Exercise aim | Return every entry in the listing word for word.
= Beginning of Section =
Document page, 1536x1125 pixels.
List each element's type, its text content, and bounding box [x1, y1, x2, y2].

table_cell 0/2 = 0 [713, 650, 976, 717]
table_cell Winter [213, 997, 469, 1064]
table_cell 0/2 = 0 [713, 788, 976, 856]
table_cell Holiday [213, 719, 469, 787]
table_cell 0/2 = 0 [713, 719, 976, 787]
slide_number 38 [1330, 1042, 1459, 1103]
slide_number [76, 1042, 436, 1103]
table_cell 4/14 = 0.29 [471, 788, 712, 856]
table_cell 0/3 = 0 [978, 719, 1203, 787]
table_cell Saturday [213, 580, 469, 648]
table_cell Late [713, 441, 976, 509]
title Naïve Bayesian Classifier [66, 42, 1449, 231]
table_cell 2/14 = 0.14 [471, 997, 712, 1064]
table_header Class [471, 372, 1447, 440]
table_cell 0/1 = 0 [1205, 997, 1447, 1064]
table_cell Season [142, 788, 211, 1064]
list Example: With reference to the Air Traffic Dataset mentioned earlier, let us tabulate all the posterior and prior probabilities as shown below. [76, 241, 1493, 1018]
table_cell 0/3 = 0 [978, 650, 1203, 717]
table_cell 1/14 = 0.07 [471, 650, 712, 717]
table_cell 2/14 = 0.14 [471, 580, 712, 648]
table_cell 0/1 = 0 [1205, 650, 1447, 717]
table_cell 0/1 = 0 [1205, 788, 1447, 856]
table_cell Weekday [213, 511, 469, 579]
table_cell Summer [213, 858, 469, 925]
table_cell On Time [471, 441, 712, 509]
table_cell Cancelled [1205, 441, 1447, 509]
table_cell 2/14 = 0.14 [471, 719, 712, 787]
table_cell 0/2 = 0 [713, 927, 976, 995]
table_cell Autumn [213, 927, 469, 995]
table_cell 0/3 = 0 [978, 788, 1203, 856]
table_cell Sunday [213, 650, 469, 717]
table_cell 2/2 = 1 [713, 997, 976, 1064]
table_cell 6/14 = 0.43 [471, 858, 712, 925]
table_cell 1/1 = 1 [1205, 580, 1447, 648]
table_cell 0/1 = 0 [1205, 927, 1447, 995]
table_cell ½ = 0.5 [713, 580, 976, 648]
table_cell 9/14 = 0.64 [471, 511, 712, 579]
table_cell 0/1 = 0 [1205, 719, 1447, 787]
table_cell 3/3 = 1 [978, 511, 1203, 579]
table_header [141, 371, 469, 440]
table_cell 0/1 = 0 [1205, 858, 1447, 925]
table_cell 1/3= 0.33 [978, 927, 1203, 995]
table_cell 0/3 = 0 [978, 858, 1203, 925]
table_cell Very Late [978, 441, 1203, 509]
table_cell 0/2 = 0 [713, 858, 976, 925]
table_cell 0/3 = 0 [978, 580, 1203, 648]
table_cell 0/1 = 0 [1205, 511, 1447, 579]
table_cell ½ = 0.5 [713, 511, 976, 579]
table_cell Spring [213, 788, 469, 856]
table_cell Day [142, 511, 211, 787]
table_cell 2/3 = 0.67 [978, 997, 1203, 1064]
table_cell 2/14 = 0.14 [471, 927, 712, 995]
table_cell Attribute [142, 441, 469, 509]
= End of Section =
Completed task |
Document page, 1536x1125 pixels.
List each element's type, its text content, and bounding box [x1, y1, x2, y2].

table_cell 0/2 = 0 [713, 650, 976, 717]
table_cell Winter [213, 997, 469, 1064]
table_cell 0/2 = 0 [713, 788, 976, 856]
table_cell Holiday [213, 719, 469, 787]
table_cell 0/2 = 0 [713, 719, 976, 787]
slide_number 38 [1330, 1042, 1459, 1103]
slide_number [76, 1042, 436, 1103]
table_cell 4/14 = 0.29 [471, 788, 712, 856]
table_cell 0/3 = 0 [978, 719, 1203, 787]
table_cell Saturday [213, 580, 469, 648]
table_cell Late [713, 441, 976, 509]
title Naïve Bayesian Classifier [66, 42, 1449, 231]
table_cell 2/14 = 0.14 [471, 997, 712, 1064]
table_header Class [471, 372, 1447, 440]
table_cell 0/1 = 0 [1205, 997, 1447, 1064]
table_cell Season [142, 788, 211, 1064]
list Example: With reference to the Air Traffic Dataset mentioned earlier, let us tabulate all the posterior and prior probabilities as shown below. [76, 241, 1493, 1018]
table_cell 0/3 = 0 [978, 650, 1203, 717]
table_cell 1/14 = 0.07 [471, 650, 712, 717]
table_cell 2/14 = 0.14 [471, 580, 712, 648]
table_cell 0/1 = 0 [1205, 650, 1447, 717]
table_cell 0/1 = 0 [1205, 788, 1447, 856]
table_cell Weekday [213, 511, 469, 579]
table_cell Summer [213, 858, 469, 925]
table_cell On Time [471, 441, 712, 509]
table_cell Cancelled [1205, 441, 1447, 509]
table_cell 2/14 = 0.14 [471, 719, 712, 787]
table_cell 0/2 = 0 [713, 927, 976, 995]
table_cell Autumn [213, 927, 469, 995]
table_cell 0/3 = 0 [978, 788, 1203, 856]
table_cell Sunday [213, 650, 469, 717]
table_cell 2/2 = 1 [713, 997, 976, 1064]
table_cell 6/14 = 0.43 [471, 858, 712, 925]
table_cell 1/1 = 1 [1205, 580, 1447, 648]
table_cell 0/1 = 0 [1205, 927, 1447, 995]
table_cell ½ = 0.5 [713, 580, 976, 648]
table_cell 9/14 = 0.64 [471, 511, 712, 579]
table_cell 0/1 = 0 [1205, 719, 1447, 787]
table_cell 3/3 = 1 [978, 511, 1203, 579]
table_header [141, 371, 469, 440]
table_cell 0/1 = 0 [1205, 858, 1447, 925]
table_cell 1/3= 0.33 [978, 927, 1203, 995]
table_cell 0/3 = 0 [978, 858, 1203, 925]
table_cell Very Late [978, 441, 1203, 509]
table_cell 0/2 = 0 [713, 858, 976, 925]
table_cell 0/3 = 0 [978, 580, 1203, 648]
table_cell 0/1 = 0 [1205, 511, 1447, 579]
table_cell ½ = 0.5 [713, 511, 976, 579]
table_cell Spring [213, 788, 469, 856]
table_cell Day [142, 511, 211, 787]
table_cell 2/3 = 0.67 [978, 997, 1203, 1064]
table_cell 2/14 = 0.14 [471, 927, 712, 995]
table_cell Attribute [142, 441, 469, 509]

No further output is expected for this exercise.